Hampton Chief Deputy Commonwealth’s Attorney John Haugh declined to comment on the case Tuesday.

Barber, 44, was pulled over about 9:40 p.m. on Aug. 16 after a Virginia State Police trooper said she was weaving in traffic and almost hit another car on I-64 near North King Street.

The trooper who pulled Barber over said she told him that she drank a ” Texas-size” margarita at a restaurant a half hour earlier. He said Barber performed poorly on sobriety tests, with a Breathalyzer test showing that she had a blood alcohol content of 0.12 percent. The legal limit in Virginia is 0.08.

Later, Newport News Police Chief James Fox demoted Barber one rank because of the incident.
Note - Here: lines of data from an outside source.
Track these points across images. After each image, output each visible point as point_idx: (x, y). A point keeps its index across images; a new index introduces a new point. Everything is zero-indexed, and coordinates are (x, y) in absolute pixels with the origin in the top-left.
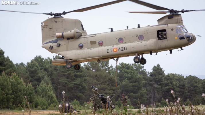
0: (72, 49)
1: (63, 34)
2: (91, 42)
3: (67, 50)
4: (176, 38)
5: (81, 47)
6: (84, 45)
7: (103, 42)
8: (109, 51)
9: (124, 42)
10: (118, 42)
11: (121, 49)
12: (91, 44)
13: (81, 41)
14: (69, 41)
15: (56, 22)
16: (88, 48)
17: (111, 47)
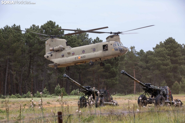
0: (58, 58)
1: (53, 49)
2: (68, 53)
3: (56, 58)
4: (113, 50)
5: (63, 56)
6: (64, 55)
7: (74, 53)
8: (76, 58)
9: (85, 53)
10: (82, 53)
11: (82, 57)
12: (68, 54)
13: (63, 52)
14: (57, 52)
15: (52, 41)
16: (66, 57)
17: (77, 56)
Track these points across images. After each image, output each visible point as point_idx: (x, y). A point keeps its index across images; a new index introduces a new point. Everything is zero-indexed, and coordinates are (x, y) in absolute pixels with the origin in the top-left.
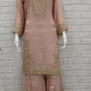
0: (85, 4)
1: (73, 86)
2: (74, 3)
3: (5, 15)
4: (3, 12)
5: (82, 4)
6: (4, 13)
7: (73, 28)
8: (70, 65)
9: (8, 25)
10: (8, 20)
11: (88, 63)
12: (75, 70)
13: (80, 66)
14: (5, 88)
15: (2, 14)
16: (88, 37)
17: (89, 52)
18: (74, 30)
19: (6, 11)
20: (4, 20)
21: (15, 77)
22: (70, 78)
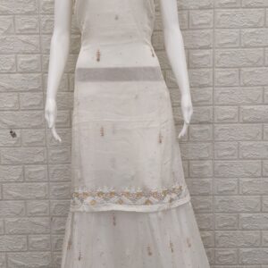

He also cut her pay to $83,500, down 4.7 percent from the previous salary of $87,675.

At the November court hearing in the case, Overbey sought to reduce Barber’s possible punishment.

Under state law, when someone is charged with both drunken driving and reckless driving as part of the same incident — as they usually are in DUI cases — the judge must dismiss one of the charges.

Judges typically throw out the reckless driving count, which carries a lighter punishment: a typical-six month driver’s license suspension, rather than 12 months for the DUI.

But Overbey sought to have Barber plead no contest to the reckless driving charge — with the DUI charge then automatically dismissed because only one of the charges could proceed. He cited a state law that says, in part: “The court shall not refuse to accept a plea of (no contest).”

General District Court Judge Albert W. Patrick III, however, refused to accept that plea, finding Barber guilty of DUI. He gave her the standard punishment for a first-time DUI offense: a 30-day suspended jail term, a one-year restricted driver’s license that allows her to drive for work, a $250 fine and a requirement to get alcohol counseling.

In Barber’s motion to dismiss, Overbey contends Patrick “ignored the mandate of the General Assembly.”

“The trial court erred, and it was not a harmless error, when it failed to accept (the no-contest plea for reckless driving) and proceed to sentencing,” Overbey wrote.

He contended that a jury trial on the DUI charge would constitute an illegal double jeopardy because Barber was previously convicted of the crime.